بسم الله الرحمن الرحيم
Tu ne dois t’éteindre dans le Shaykh que pour substituer son Ruh (son Esprit Divin) à ta Nafs (ton âme instigatrice) : autrement dit, tu dois éteindre ton âme dans son Esprit pour que son Esprit te dirige.
Mais cette extinction ne doit être que transitoire, le temps pour toi d’être régi par ton propre Ruh.
Ce qui implique que, lorsque tu t’accroches à l’esprit du Shaykh, c’est avec la Niya d’atteindre ton propre Esprit qui te permettra de devenir autonome.
Sinon, quand le Shaykh part et que tu te retrouves privé de son Esprit, non seulement tu te retrouves de nouveau livré à ton âme, mais encore à une âme atrophiée puisque tu l’avais réduite, éteinte au point d’être dépendant de lui, sous emprise : tu te retrouves donc plus handicapé qu’au départ, puisque tu t’es en grande partie débarrassé de cette âme qui te permettait d’avancer un peu (tu t’es dépersonnalisé), sans pour autant avoir fait la transition avec ton Esprit ; tu n’as donc plus aucun moyen d’avancer.
Car le Shaykh ne doit pas être qu’un moyen de substitution de l’âme ; il doit aussi, et surtout, être le moyen de t’apprendre à atteindre ton Esprit et à en faire ton moteur.
Un peu comme si tu étais un oisillon aux ailes pas encore développées, ne disposant que de pattes te permettant d’évoluer sur terre : après avoir découvert que tu avais des ailes (un Esprit) et que ton but c’était de voler (ton but c’est le ciel – ALLAH ﷻ – et pas de rester scotché sur terre avec ces pattes figurant ton âme), tu t’accroches donc de toutes tes forces à ton Shaykh avec ton bec (« Mordez à pleines dents dans ma Sunna ! ») et tu prends ton envol à sa suite, tracté par son élan.
Mais si, une fois en l’air, tu te contentes de te laisser tirer par le Shaykh ; si tu ne l’imites pas, si tu ne t’imprègnes pas de sa façon de faire, de ses gestes ; si tu ne regardes pas comment il se sert de ses ailes pour faire battre les tiennes et les muscler, les développer ; autrement dit, si tu ne développes pas ton Esprit, pendant que le sien te porte, en libérant cette science de voler que tu portes intrinsèquement en toi – car avec les ailes tu as nécessairement, en puissance, la faculté de voler ; il va arriver un moment où le Shaykh va disparaître physiquement – et tu te retrouveras sur terre, sans plus personne pour te porter dans les airs, et sans la capacité de voler par tes propres moyens (d’évoluer dans Le Ciel Divin) parce que tu n’auras pas développé tes ailes (ton Esprit Divin), et la science du vol (l’esprit muhammadien) ; et en plus, tu auras perdu la faculté de marcher (d’évoluer dans le monde matériel), parce que tu auras atrophié tes pattes (ton âme que tu auras réduite – quasiment éteinte) en te laissant porter par le Shaykh.

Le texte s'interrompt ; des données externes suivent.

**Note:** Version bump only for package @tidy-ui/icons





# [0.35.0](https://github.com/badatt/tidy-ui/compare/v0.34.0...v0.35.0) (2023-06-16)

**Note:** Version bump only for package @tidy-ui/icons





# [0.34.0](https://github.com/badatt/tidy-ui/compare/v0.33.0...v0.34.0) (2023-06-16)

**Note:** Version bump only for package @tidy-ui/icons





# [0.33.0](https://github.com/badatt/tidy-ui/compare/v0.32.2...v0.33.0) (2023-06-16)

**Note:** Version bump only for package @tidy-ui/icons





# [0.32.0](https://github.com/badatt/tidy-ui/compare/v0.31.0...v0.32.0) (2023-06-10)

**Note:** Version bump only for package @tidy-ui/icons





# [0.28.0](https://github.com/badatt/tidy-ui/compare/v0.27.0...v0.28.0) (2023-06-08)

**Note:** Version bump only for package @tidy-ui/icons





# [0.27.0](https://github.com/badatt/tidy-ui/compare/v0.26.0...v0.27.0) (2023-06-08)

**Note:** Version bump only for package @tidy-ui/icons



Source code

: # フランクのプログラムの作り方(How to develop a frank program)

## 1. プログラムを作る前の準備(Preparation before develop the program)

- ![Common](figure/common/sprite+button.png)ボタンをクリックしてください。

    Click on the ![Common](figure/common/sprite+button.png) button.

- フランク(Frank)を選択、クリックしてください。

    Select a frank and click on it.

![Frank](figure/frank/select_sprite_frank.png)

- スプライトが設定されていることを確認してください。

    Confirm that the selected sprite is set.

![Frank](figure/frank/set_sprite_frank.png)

S’accrocher au Shaykh comme une fin en soi, et donc s’en remettre totalement à lui en s’éteignant complètement (en perdant ce substitut de facultés qu’est l’âme et qui permet au moins d’évoluer sur terre, même de façon aléatoire), est donc extrêmement dangereux, si ça n’est pas fait avec l’intention de transcender la personne du Shaykh : en apprenant de lui à découvrir et exploiter ses propres capacités de Shaykh – c’est-à-dire en découvrant, par imitation, son propre esprit muhammadien, qui seul permet d’accéder à son Ruh.

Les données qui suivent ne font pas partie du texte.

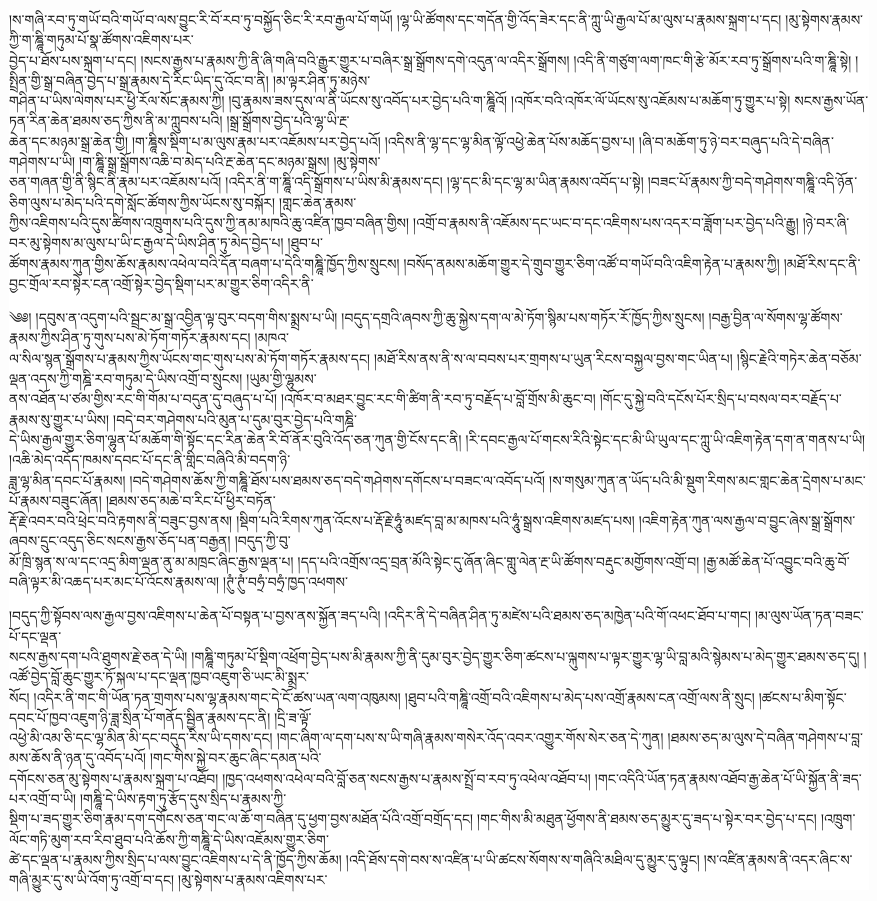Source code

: །ས་གཞི་རབ་ཏུ་གཡོ་བའི་གཡོ་བ་ལས་བྱུང་རི་བོ་རབ་ཏུ་བསྐྱོད་ཅིང་རི་རབ་རྒྱལ་པོ་གཡོ། །ལྷ་ཡི་ཚོགས་དང་གདོན་གྱི་འོད་ཟེར་དང་ནི་ཀླུ་ཡི་རྒྱལ་པོ་མ་ལུས་པ་རྣམས་སྐྲག་པ་དང། །མུ་སྟེགས་རྣམས་ཀྱི་ག་ཎྜཱི་གཏུམ་པོ་སྣ་ཚོགས་འཇིགས་པར་  
བྱེད་པ་ཐོས་པས་སྐྲག་པ་དང། །སངས་རྒྱས་པ་རྣམས་ཀྱི་ནི་ཞི་གཞི་བའི་རྒྱུར་གྱུར་པ་བཞིར་སྒྲ་སྒྲོགས་དགེ་འདུན་ལ་འདིར་སྒྲོགས། །འདི་ནི་གཙུག་ལག་ཁང་གི་རྩེ་མོར་རབ་ཏུ་སྒྲོགས་པའི་ག་ཎྜཱི་སྟེ། །སྤྲིན་གྱི་སྒྲ་བཞིན་བྱེད་པ་སྒྲ་རྣམས་དེ་རིང་ཡིད་དུ་འོང་བ་ནི། །མ་ལྟར་ཤིན་ཏུ་མཉེས་  
གཤིན་པ་ཡིས་ལེགས་པར་ཕྱི་རོལ་སོང་རྣམས་ཀྱི། །བུ་རྣམས་ཟས་དུས་ལ་ནི་ཡོངས་སུ་འབོད་པར་བྱེད་པའི་ག་ཎྜཱིའོ། །འཁོར་བའི་འཁོར་ལོ་ཡོངས་སུ་འཇོམས་པ་མཆོག་ཏུ་གྱུར་པ་སྟེ། སངས་རྒྱས་ཡོན་ཏན་རིན་ཆེན་ཐམས་ཅད་ཀྱིས་ནི་མ་ཀླུབས་པའི། །སྒྲ་སྒྲོགས་བྱེད་པའི་ལྷ་ཡི་རྔ་  
ཆེན་དང་མཉམ་སྒྲ་ཆེན་གྱི། །ག་ཎྜཱིས་སྡིག་པ་མ་ལུས་རྣམ་པར་འཇོམས་པར་བྱེད་པའོ། །འདིས་ནི་ལྷ་དང་ལྷ་མིན་ལྟོ་འཕྱེ་ཆེན་པོས་མཆོད་བྱས་པ། །ཞི་བ་མཆོག་ཏུ་ཉེ་བར་བཞུད་པའི་དེ་བཞིན་གཤེགས་པ་ཡི། །ག་ཎྜཱི་སྒྲ་སྒྲོགས་འཆི་བ་མེད་པའི་རྔ་ཆེན་དང་མཉམ་སྒྲས། །མུ་སྟེགས་  
ཅན་གཞན་གྱི་ནི་སྙིང་ནི་རྣམ་པར་འཇོམས་པའོ། །འདིར་ནི་ག་ཎྜཱི་འདི་སྒྲོགས་པ་ཡིས་མི་རྣམས་དང། །ལྷ་དང་མི་དང་ལྷ་མ་ཡིན་རྣམས་འབོད་པ་སྟེ། །བཟང་པོ་རྣམས་ཀྱི་བདེ་གཤེགས་གཎྜཱི་འདི་ཉོན་ཅིག་ལུས་པ་མེད་པའི་དགེ་སློང་ཚོགས་ཀྱིས་ཡོངས་སུ་བསྐོར། །གླང་ཆེན་རྣམས་  
ཀྱིས་འཇིགས་པའི་དུས་ཚིགས་འཁྲུགས་པའི་དུས་ཀྱི་ནམ་མཁའི་ཆུ་འཛིན་ཁྱབ་བཞིན་གྱིས། །འགྲོ་བ་རྣམས་ནི་འཇོམས་དང་ཡང་བ་དང་འཇིགས་པས་འདར་བ་ཟློག་པར་བྱེད་པའི་རྒྱུ། །ཉེ་བར་ཞི་བར་མུ་སྟེགས་མ་ལུས་པ་ཡི་ང་རྒྱལ་དེ་ཡིས་ཤིན་ཏུ་མེད་བྱེད་པ། །ཐུབ་པ་  
ཚོགས་རྣམས་ཀུན་གྱིས་ཆོས་རྣམས་འཕེལ་བའི་དོན་བཞག་པ་དེའི་གཎྜཱི་ཁྱོད་ཀྱིས་སྲུངས། །བསོད་ནམས་མཆོག་གྱུར་དེ་གྲུབ་གྱུར་ཅིག་འཚོ་བ་གཡོ་བའི་འཇིག་རྟེན་པ་རྣམས་ཀྱི། །མཐོ་རིས་དང་ནི་བྱང་གྲོལ་རབ་སྟེར་ངན་འགྲོ་སྟེར་བྱེད་སྡིག་པར་མ་གྱུར་ཅིག་འདིར་ནི་  
  
༄༅། །དབུས་ན་འདུག་པའི་སྦྲང་མ་སྒྲ་འབྱིན་ལྟ་བུར་བདག་གིས་སྨྲས་པ་ཡི། །བདུད་དགྲའི་ཞབས་ཀྱི་ཆུ་སྐྱེས་དག་ལ་མེ་ཏོག་སྙིམ་པས་གཏོར་རོ་ཁྱོད་ཀྱིས་སྲུངས། །བརྒྱ་བྱིན་ལ་སོགས་ལྷ་ཚོགས་རྣམས་ཀྱིས་ཤིན་ཏུ་གུས་པས་མེ་ཏོག་གཏོར་རྣམས་དང། །མཁའ་  
ལ་སིལ་སྙན་སྒྲོགས་པ་རྣམས་ཀྱིས་ཡོངས་གང་གུས་པས་མེ་ཏོག་གཏོར་རྣམས་དང། །མཐོ་རིས་ནས་ནི་ས་ལ་བབས་པར་གྲགས་པ་ཡུན་རིངས་བསྐྱལ་བྱས་གང་ཡིན་པ། །སྙིང་རྗེའི་གཏེར་ཆེན་བཅོམ་ལྡན་འདས་ཀྱི་གཎྜི་རབ་གཏུམ་དེ་ཡིས་འགྲོ་བ་སྲུངས། །ཡུམ་གྱི་ལྷུམས་  
ནས་འཐོན་པ་ཙམ་གྱིས་རང་གི་གོམ་པ་བདུན་དུ་བཞུད་པ་པོ། །འཁོར་བ་མཐར་བྱུང་རང་གི་ཚིག་ནི་རབ་ཏུ་བརྗོད་པ་བློ་གྲོས་མི་ཆུང་བ། །གོང་དུ་སྐྱེ་བའི་དངོས་པོར་སྲིད་པ་བསལ་བར་བརྗོད་པ་རྣམས་སུ་གྱུར་པ་ཡིས། །བདེ་བར་གཤེགས་པའི་མུན་པ་དུམ་བུར་བྱེད་པའི་གཎྜི་  
དེ་ཡིས་རྒྱལ་གྱུར་ཅིག་ལྷུན་པོ་མཆོག་གི་སྟོང་དང་རིན་ཆེན་རི་བོ་ནོར་བུའི་འོད་ཅན་ཀུན་གྱི་ངོས་དང་ནི། །རི་དབང་རྒྱལ་པོ་གངས་རིའི་སྟེང་དང་མི་ཡི་ཡུལ་དང་ཀླུ་ཡི་འཇིག་རྟེན་དག་ན་གནས་པ་ཡི། །འཆི་མེད་འདོད་ཁམས་དབང་པོ་དང་ནི་གླིང་བཞིའི་མི་བདག་ཉི་  
ཟླ་ལྷ་མིན་དབང་པོ་རྣམས། །བདེ་གཤེགས་ཆོས་ཀྱི་གཎྜཱི་ཐོས་པས་ཐམས་ཅད་བདེ་གཤེགས་དགོངས་པ་བཟང་ལ་འབོད་པའོ། །ས་གསུམ་ཀུན་ན་ཡོད་པའི་མི་སྡུག་རིགས་མང་གླང་ཆེན་དྲེགས་པ་མང་པོ་རྣམས་བཟུང་ཞོན། །ཐམས་ཅད་མཆེ་བ་རིང་པོ་ཕྱིར་བཏོན་  
རྡོ་རྗེ་འབར་བའི་ཕྲེང་བའི་རྟགས་ནི་བཟུང་བྱས་ནས། །སྡིག་པའི་རིགས་ཀུན་འོངས་པ་རྡོ་རྗེ་ཧཱུཾ་མཛད་བླ་མ་མཁས་པའི་ཧཱུཾ་སྒྲས་འཇིགས་མཛད་པས། །འཇིག་རྟེན་ཀུན་ལས་རྒྱལ་བ་བྱུང་ཞེས་སྒྲ་སྒྲོགས་ཞབས་དྲུང་འདུད་ཅིང་སངས་རྒྱས་ཅོད་པན་བརྒྱན། །བདུད་ཀྱི་བུ་  
མོ་ཁྲི་སྙན་ས་ལ་དང་འདྲ་མིག་ལྡན་ནུ་མ་མཁྲང་ཞིང་རྒྱས་ལྡན་པ། །དད་པའི་འགྲོས་འདྲ་བྲན་མོའི་སྟེང་དུ་ཞོན་ཞིང་གླུ་ལེན་རྔ་ཡི་ཚོགས་བརྡུང་མགྱོགས་འགྲོ་བ། །རྒྱ་མཚོ་ཆེན་པོ་འབྱུང་བའི་ཆུ་བོ་བཞི་ལྟར་མི་འཆད་པར་མང་པོ་འོངས་རྣམས་ལ། །ཊུཾ་ཊུཾ་བཧྲཾ་བཧྲཾ་ཁྱད་འཕགས་  
  
།བདུད་ཀྱི་སྟོབས་ལས་རྒྱལ་བྱས་འཇིགས་པ་ཆེན་པོ་བསྟན་པ་བྱས་ནས་སྐྱོན་ཟད་པའི། །འདིར་ནི་དེ་བཞིན་ཤིན་ཏུ་མཛེས་པའི་ཐམས་ཅད་མཁྱེན་པའི་གོ་འཕང་ཐོབ་པ་གང། །མ་ལུས་ཡོན་ཏན་བཟང་པོ་དང་ལྡན་  
སངས་རྒྱས་དག་པའི་ཐུགས་རྗེ་ཅན་དེ་ཡི། །གཎྜཱི་གཏུམ་པོ་སྡིག་འཕྲོག་བྱེད་པས་མི་རྣམས་ཀྱི་ནི་དུམ་བུར་བྱེད་གྱུར་ཅིག་ཚངས་པ་ལྐུགས་པ་ལྟར་གྱུར་ལྷ་ཡི་བླ་མའི་སྙེམས་པ་མེད་གྱུར་ཐམས་ཅད་དུ། །འཚོ་བྱེད་བློ་ཆུང་གྱུར་ཏོ་སྐལ་པ་དང་ལྡན་ཁྱབ་འཇུག་ཅི་ཡང་མི་སྨྲར་  
སོང། །འདིར་ནི་གང་གི་ཡོན་ཏན་གྲགས་པས་ལྷ་རྣམས་གང་དེ་ངོ་ཚས་ཡན་ལག་འཁུམས། །ཐུབ་པའི་གཎྜཱི་འགྲོ་བའི་འཇིགས་པ་མེད་པས་འགྲོ་རྣམས་ངན་འགྲོ་ལས་ནི་སྲུང། །ཚངས་པ་མིག་སྟོང་དབང་པོ་ཁྱབ་འཇུག་ཉི་ཟླ་སྲིན་པོ་གནོད་སྦྱིན་རྣམས་དང་ནི། །དྲི་ཟ་ལྟོ་  
འཕྱེ་མི་འམ་ཅི་དང་ལྷ་མིན་མི་དང་བདུད་རིས་ཡི་དགས་དང། །གང་ཞིག་ལ་དག་པས་ས་ཡི་གཞི་རྣམས་གསེར་འོད་འབར་འགྱུར་གོས་སེར་ཅན་དེ་ཀུན། །ཐམས་ཅད་མ་ལུས་དེ་བཞིན་གཤེགས་པ་བླ་མས་ཆོས་ནི་ཉན་དུ་འབོད་པའོ། །གང་གིས་སྐྱེ་བར་ཆུང་ཞིང་དམན་པའི་  
དགོངས་ཅན་མུ་སྟེགས་པ་རྣམས་སྐྲག་པ་འཐོབ། །ཁྱད་འཕགས་འཕེལ་བའི་བློ་ཅན་སངས་རྒྱས་པ་རྣམས་སྤྲོ་བ་རབ་ཏུ་འཕེལ་འཐོབ་པ། །གང་འདིའི་ཡོན་ཏན་རྣམས་འཐོབ་རྒྱ་ཆེན་པོ་ཡི་སྐྱོན་ནི་ཟད་པར་འགྲོ་བ་ཡི། །གཎྜཱི་དེ་ཡིས་རྟག་ཏུ་རྩོད་དུས་སྲིད་པ་རྣམས་ཀྱི་  
སྡིག་པ་ཟད་གྱུར་ཅིག་རྣམ་དག་དགོངས་ཅན་གང་ལ་ཆོ་ག་བཞིན་དུ་ཕྱག་བྱས་མཐོན་པོའི་འགྲོ་བགྲོད་དང། །གང་གིས་མི་མཐུན་ཕྱོགས་ནི་ཐམས་ཅད་མྱུར་དུ་ཟད་པ་སྟེར་བར་བྱེད་པ་དང། །འཁྲུག་ལོང་གཏི་མུག་རབ་རིབ་ཐུབ་པའི་ཆོས་ཀྱི་གཎྜཱི་དེ་ཡིས་འཇོམས་གྱུར་ཅིག་  
ཚེ་དང་ལྡན་པ་རྣམས་ཀྱིས་སྲིད་པ་ལས་བྱུང་འཇིགས་པ་དེ་ནི་ཁྱོད་ཀྱིས་ཆོམ། །འདི་ཐོས་དགེ་བས་ས་འཛིན་པ་ཡི་ཚངས་སོགས་ས་གཞིའི་མཐིལ་དུ་མྱུར་དུ་ལྟུང། །ས་འཛིན་རྣམས་ནི་འདར་ཞིང་ས་གཞི་མྱུར་དུ་ས་ཡི་འོག་ཏུ་འགྲོ་བ་དང། །མུ་སྟེགས་པ་རྣམས་འཇིགས་པར་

Le lien spirituel qu’est la Rabita est ce qui permet déjà, du vivant de Shaykh, de se passer de son corps (à terme), en accédant directement à son esprit muhammadien – mais non sans avoir eu préalablement besoin de son corps, qui a joué le rôle de pont, de rampe de lancement : c’est ainsi qu’une fois lié à l’esprit du Shaykh par l’expérience sensible avec son corps et l’amour ainsi suscité, l’esprit personnel du disciple se trouve propulsé en orbite dans le monde spirituel, où il accède pleinement à la dimension muhammadienne du Shaykh qui lui révèle la sienne propre ; en d’autres termes, la Rabita permet au disciple d’accéder directement à l’esprit muhammadien du Shaykh (une fois le pont du corps de Shaykh définitivement franchi, il n’est plus nécessaire d’y repasser), et donc d’accéder à son propre esprit muhammadien ; sans quoi le disciple ne dispose que du corps de Shaykh, comme modèle apparent (comme symbole matériel, manifeste, de l’esprit muhammadien), pour trouver en lui son propre esprit muhammadien – ce qui est largement insuffisant : car si le voyageur reste sur le pont, s’attache à lui, et se contente de la perspective qu’il offre de l’autre rive, non seulement il n’a aucune chance de passer un jour de l’autre côté, mais encore il finira par tomber avec le pont le jour où celui-ci s’effondrera – inéluctablement ; car la vocation d’un pont – éphémère comme toute création matérielle – est de faire passer, pas de retenir : le pont n’est pas une station où se fixer.
L’esprit muhammadien (ou lumière muhammadienne), en soi, est quelque-chose d’éthéré, qu’on ne peut constater, chez quelqu’un, que par la manifestation en actes concrets des attributs muhammadiens – c’est-à-dire par l’excellence du comportement (Al-Ihsan) au quotidien –, et par un rayonnement particulier du corps, une aura spécifique qui n’est autre que l’aura de la sainteté ; mais cette double dimension manifeste ne permet pas d’accéder à son propre esprit muhammadien : il faut pour cela avoir franchi ce pont qu’est le corps de l’héritier muhammadien, et avoir atteint son esprit muhammadien – car seul l’esprit permet de nourrir l’esprit.
Et une fois connecté à l’esprit muhammadien du Shaykh, et ainsi parvenu au sien propre (c’est-à-dire à la maîtrise), on se trouve à La Porte de L’Esprit Divin (Ruh) et de La Connaissance Gnostique (Maʿrifa), par Quoi on se voit réalisé dans sa divinité – Rabbani.